◆ 課題一覧:
1 – PET−CT装置の説明文のうち、「図15に示すように、CT用架」から「を実行することで実現される。」までをすべて、一字も変えずに書き写してください。
2 – 次の(a)〜(c)がPET−CT装置の説明文の内容と合っているかを「はい」か「いいえ」で答え、判断の根拠となる本文の語句をそのまま引用してください。
(a) X線検出器42bは、X線管42aに対向する位置に配置される。
(b) 回転フレーム42cを回転させるのは、CTデータ収集部42eである。
(c) 操作者から各種操作を受け付けるのは、ディスプレイ46である。

図15に示すように、CT用架台装置42は、X線管42a、X線検出器42b、回転フレーム42c、及びCTデータ収集部42eを有する。
【0090】
X線管42aは、X線を発生して被検体Pに照射する。X線検出器42bは、X線管42aに対向する位置に配置され、被検体Pを透過したX線を検出する。具体的には、X線検出器42bは、被検体Pを透過したX線の2次元強度分布のデータ(2次元X線強度分布データ)を検出する。回転フレーム42cは、X線管42aとX線検出器42bとを対向する位置にて支持する。
【0091】
回転駆動部42dは、X線管42aとX線検出器42bとを被検体Pを略中心に回転させる。具体的には、回転駆動部42dは、X線管42aとX線検出器42bとを支持する回転フレーム42cを、被検体Pを略中心に回転させる。
【0092】
CTデータ収集部42eは、X線検出器42bにより検出された2次元X線強度分布データを取得する。そして、CTデータ収集部42eは、取得した2次元X線強度分布データに対して増幅処理やA/D変換処理などを行なうことで、X線投影データを収集する。
【0093】
図13の説明に戻って、寝台43は、被検体Pが載せられる天板43aを有する。この寝台43は、撮像時には、PET用架台装置41及びCT用架台装置42それぞれの撮影口の内側へ天板43aを移動する。
【0094】
計算機44は、PET−CT装置200の全体を制御する。この計算機44は、操作者から各種操作を受け付けるコンソール45と、医用画像やGUIなどの各種情報を表示するディスプレイ46とを有する。また、計算機44は、各種プログラムを実行させることで各種処理を実行するCPUやメモリなどを有する。また、計算機44は、収集制御部44aと、検出器制御部44bと、寝台制御部44cと、画像生成部44dとを有する。これらの機能部は、例えば、上記CPUやメモリなどによって各種プログラムを実行することで実現される。

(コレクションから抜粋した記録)

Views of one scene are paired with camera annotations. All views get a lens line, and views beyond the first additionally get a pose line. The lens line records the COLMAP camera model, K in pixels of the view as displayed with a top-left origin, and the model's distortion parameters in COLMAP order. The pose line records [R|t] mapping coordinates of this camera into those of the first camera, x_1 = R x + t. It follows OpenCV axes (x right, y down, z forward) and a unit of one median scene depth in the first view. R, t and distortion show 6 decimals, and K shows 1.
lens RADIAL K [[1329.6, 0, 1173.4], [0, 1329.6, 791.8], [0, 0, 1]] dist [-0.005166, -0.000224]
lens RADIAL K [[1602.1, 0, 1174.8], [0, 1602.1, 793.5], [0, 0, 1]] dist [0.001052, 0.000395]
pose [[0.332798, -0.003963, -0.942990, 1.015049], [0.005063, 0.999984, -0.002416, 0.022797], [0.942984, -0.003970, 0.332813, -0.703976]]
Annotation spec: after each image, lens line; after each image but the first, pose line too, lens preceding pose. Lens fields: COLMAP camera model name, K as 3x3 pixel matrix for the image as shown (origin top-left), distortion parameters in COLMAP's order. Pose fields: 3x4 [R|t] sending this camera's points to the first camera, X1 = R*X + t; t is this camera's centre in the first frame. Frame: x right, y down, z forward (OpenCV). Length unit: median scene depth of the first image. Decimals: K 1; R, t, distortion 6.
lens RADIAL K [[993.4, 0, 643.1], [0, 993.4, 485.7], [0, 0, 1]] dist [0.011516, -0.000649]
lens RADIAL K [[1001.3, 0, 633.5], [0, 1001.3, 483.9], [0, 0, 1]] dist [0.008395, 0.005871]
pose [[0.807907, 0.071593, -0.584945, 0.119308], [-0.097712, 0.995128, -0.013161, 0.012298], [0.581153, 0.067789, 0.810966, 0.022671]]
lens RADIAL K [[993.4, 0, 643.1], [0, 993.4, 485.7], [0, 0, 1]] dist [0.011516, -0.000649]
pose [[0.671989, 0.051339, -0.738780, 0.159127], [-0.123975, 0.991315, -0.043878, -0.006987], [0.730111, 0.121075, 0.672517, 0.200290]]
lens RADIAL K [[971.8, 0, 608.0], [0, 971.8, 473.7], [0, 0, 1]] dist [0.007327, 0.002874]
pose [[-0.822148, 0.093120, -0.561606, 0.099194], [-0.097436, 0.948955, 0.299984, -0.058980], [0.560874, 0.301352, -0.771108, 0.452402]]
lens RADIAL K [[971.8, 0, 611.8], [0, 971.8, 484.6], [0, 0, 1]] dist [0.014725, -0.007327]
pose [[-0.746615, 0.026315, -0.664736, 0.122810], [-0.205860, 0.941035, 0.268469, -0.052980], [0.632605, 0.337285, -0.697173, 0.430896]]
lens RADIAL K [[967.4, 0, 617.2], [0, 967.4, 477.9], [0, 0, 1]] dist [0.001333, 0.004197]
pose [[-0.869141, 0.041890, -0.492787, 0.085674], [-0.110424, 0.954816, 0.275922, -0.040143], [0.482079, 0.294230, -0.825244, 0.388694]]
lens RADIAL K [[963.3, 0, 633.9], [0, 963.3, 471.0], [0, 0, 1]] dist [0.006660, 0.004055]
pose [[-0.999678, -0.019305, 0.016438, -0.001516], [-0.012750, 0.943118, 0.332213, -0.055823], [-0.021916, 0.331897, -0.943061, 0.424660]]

◆ 課題の解答:
1 –
図15に示すように、CT用架台装置42は、X線管42a、X線検出器42b、回転フレーム42c、及びCTデータ収集部42eを有する。
【0090】
X線管42aは、X線を発生して被検体Pに照射する。X線検出器42bは、X線管42aに対向する位置に配置され、被検体Pを透過したX線を検出する。具体的には、X線検出器42bは、被検体Pを透過したX線の2次元強度分布のデータ(2次元X線強度分布データ)を検出する。回転フレーム42cは、X線管42aとX線検出器42bとを対向する位置にて支持する。
【0091】
回転駆動部42dは、X線管42aとX線検出器42bとを被検体Pを略中心に回転させる。具体的には、回転駆動部42dは、X線管42aとX線検出器42bとを支持する回転フレーム42cを、被検体Pを略中心に回転させる。
【0092】
CTデータ収集部42eは、X線検出器42bにより検出された2次元X線強度分布データを取得する。そして、CTデータ収集部42eは、取得した2次元X線強度分布データに対して増幅処理やA/D変換処理などを行なうことで、X線投影データを収集する。
【0093】
図13の説明に戻って、寝台43は、被検体Pが載せられる天板43aを有する。この寝台43は、撮像時には、PET用架台装置41及びCT用架台装置42それぞれの撮影口の内側へ天板43aを移動する。
【0094】
計算機44は、PET−CT装置200の全体を制御する。この計算機44は、操作者から各種操作を受け付けるコンソール45と、医用画像やGUIなどの各種情報を表示するディスプレイ46とを有する。また、計算機44は、各種プログラムを実行させることで各種処理を実行するCPUやメモリなどを有する。また、計算機44は、収集制御部44aと、検出器制御部44bと、寝台制御部44cと、画像生成部44dとを有する。これらの機能部は、例えば、上記CPUやメモリなどによって各種プログラムを実行することで実現される。

2 –
(a) はい。「X線検出器42bは、X線管42aに対向する位置に配置され」
(b) いいえ。「回転駆動部42dは、X線管42aとX線検出器42bとを支持する回転フレーム42cを、被検体Pを略中心に回転させる」
(c) いいえ。「操作者から各種操作を受け付けるコンソール45」